> _Task inputs_
▬▬▬▬▬▬
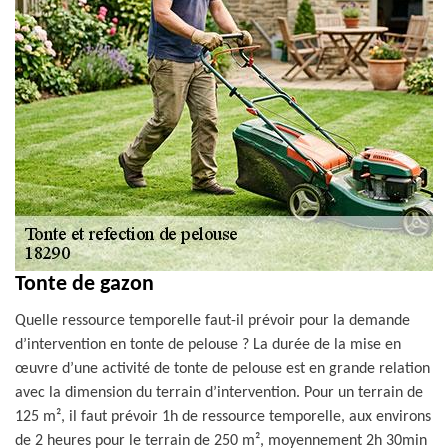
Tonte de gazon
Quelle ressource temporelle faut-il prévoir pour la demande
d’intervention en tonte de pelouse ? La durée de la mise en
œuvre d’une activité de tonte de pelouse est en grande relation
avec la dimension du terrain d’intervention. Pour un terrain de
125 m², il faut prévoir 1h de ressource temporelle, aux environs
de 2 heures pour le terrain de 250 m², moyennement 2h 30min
▬▬▬▬▬▬
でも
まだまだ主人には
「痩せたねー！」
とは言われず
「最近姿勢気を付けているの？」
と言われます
▬▬▬▬▬▬
Return the span of lines in the data above that opens at the line with "Quelle ressource temporelle" and closes at the line with "de 2 heures", exactly, ends included, nothing else.

> _Written reply_
Quelle ressource temporelle faut-il prévoir pour la demande
d’intervention en tonte de pelouse ? La durée de la mise en
œuvre d’une activité de tonte de pelouse est en grande relation
avec la dimension du terrain d’intervention. Pour un terrain de
125 m², il faut prévoir 1h de ressource temporelle, aux environs
de 2 heures pour le terrain de 250 m², moyennement 2h 30min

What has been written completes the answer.